## [BRIEF]
Pictures aside, write out the data exactly as it reads.

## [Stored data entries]
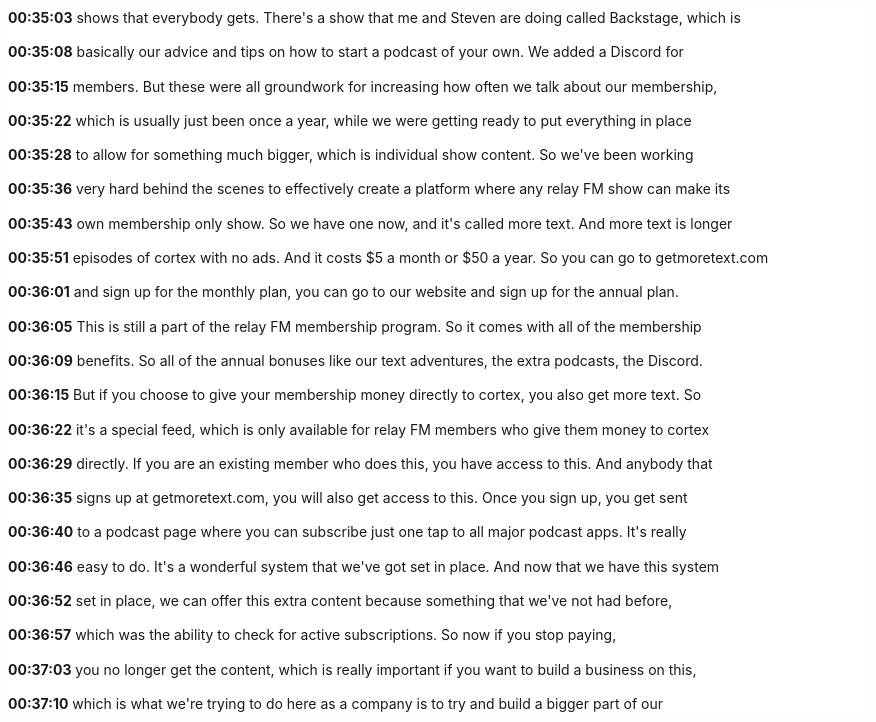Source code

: **00:35:03** shows that everybody gets. There's a show that me and Steven are doing called Backstage, which is

**00:35:08** basically our advice and tips on how to start a podcast of your own. We added a Discord for

**00:35:15** members. But these were all groundwork for increasing how often we talk about our membership,

**00:35:22** which is usually just been once a year, while we were getting ready to put everything in place

**00:35:28** to allow for something much bigger, which is individual show content. So we've been working

**00:35:36** very hard behind the scenes to effectively create a platform where any relay FM show can make its

**00:35:43** own membership only show. So we have one now, and it's called more text. And more text is longer

**00:35:51** episodes of cortex with no ads. And it costs $5 a month or $50 a year. So you can go to getmoretext.com

**00:36:01** and sign up for the monthly plan, you can go to our website and sign up for the annual plan.

**00:36:05** This is still a part of the relay FM membership program. So it comes with all of the membership

**00:36:09** benefits. So all of the annual bonuses like our text adventures, the extra podcasts, the Discord.

**00:36:15** But if you choose to give your membership money directly to cortex, you also get more text. So

**00:36:22** it's a special feed, which is only available for relay FM members who give them money to cortex

**00:36:29** directly. If you are an existing member who does this, you have access to this. And anybody that

**00:36:35** signs up at getmoretext.com, you will also get access to this. Once you sign up, you get sent

**00:36:40** to a podcast page where you can subscribe just one tap to all major podcast apps. It's really

**00:36:46** easy to do. It's a wonderful system that we've got set in place. And now that we have this system

**00:36:52** set in place, we can offer this extra content because something that we've not had before,

**00:36:57** which was the ability to check for active subscriptions. So now if you stop paying,

**00:37:03** you no longer get the content, which is really important if you want to build a business on this,

**00:37:10** which is what we're trying to do here as a company is to try and build a bigger part of our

## [RESPONSE]
Source code

: **00:35:03** shows that everybody gets. There's a show that me and Steven are doing called Backstage, which is

**00:35:08** basically our advice and tips on how to start a podcast of your own. We added a Discord for

**00:35:15** members. But these were all groundwork for increasing how often we talk about our membership,

**00:35:22** which is usually just been once a year, while we were getting ready to put everything in place

**00:35:28** to allow for something much bigger, which is individual show content. So we've been working

**00:35:36** very hard behind the scenes to effectively create a platform where any relay FM show can make its

**00:35:43** own membership only show. So we have one now, and it's called more text. And more text is longer

**00:35:51** episodes of cortex with no ads. And it costs $5 a month or $50 a year. So you can go to getmoretext.com

**00:36:01** and sign up for the monthly plan, you can go to our website and sign up for the annual plan.

**00:36:05** This is still a part of the relay FM membership program. So it comes with all of the membership

**00:36:09** benefits. So all of the annual bonuses like our text adventures, the extra podcasts, the Discord.

**00:36:15** But if you choose to give your membership money directly to cortex, you also get more text. So

**00:36:22** it's a special feed, which is only available for relay FM members who give them money to cortex

**00:36:29** directly. If you are an existing member who does this, you have access to this. And anybody that

**00:36:35** signs up at getmoretext.com, you will also get access to this. Once you sign up, you get sent

**00:36:40** to a podcast page where you can subscribe just one tap to all major podcast apps. It's really

**00:36:46** easy to do. It's a wonderful system that we've got set in place. And now that we have this system

**00:36:52** set in place, we can offer this extra content because something that we've not had before,

**00:36:57** which was the ability to check for active subscriptions. So now if you stop paying,

**00:37:03** you no longer get the content, which is really important if you want to build a business on this,

**00:37:10** which is what we're trying to do here as a company is to try and build a bigger part of our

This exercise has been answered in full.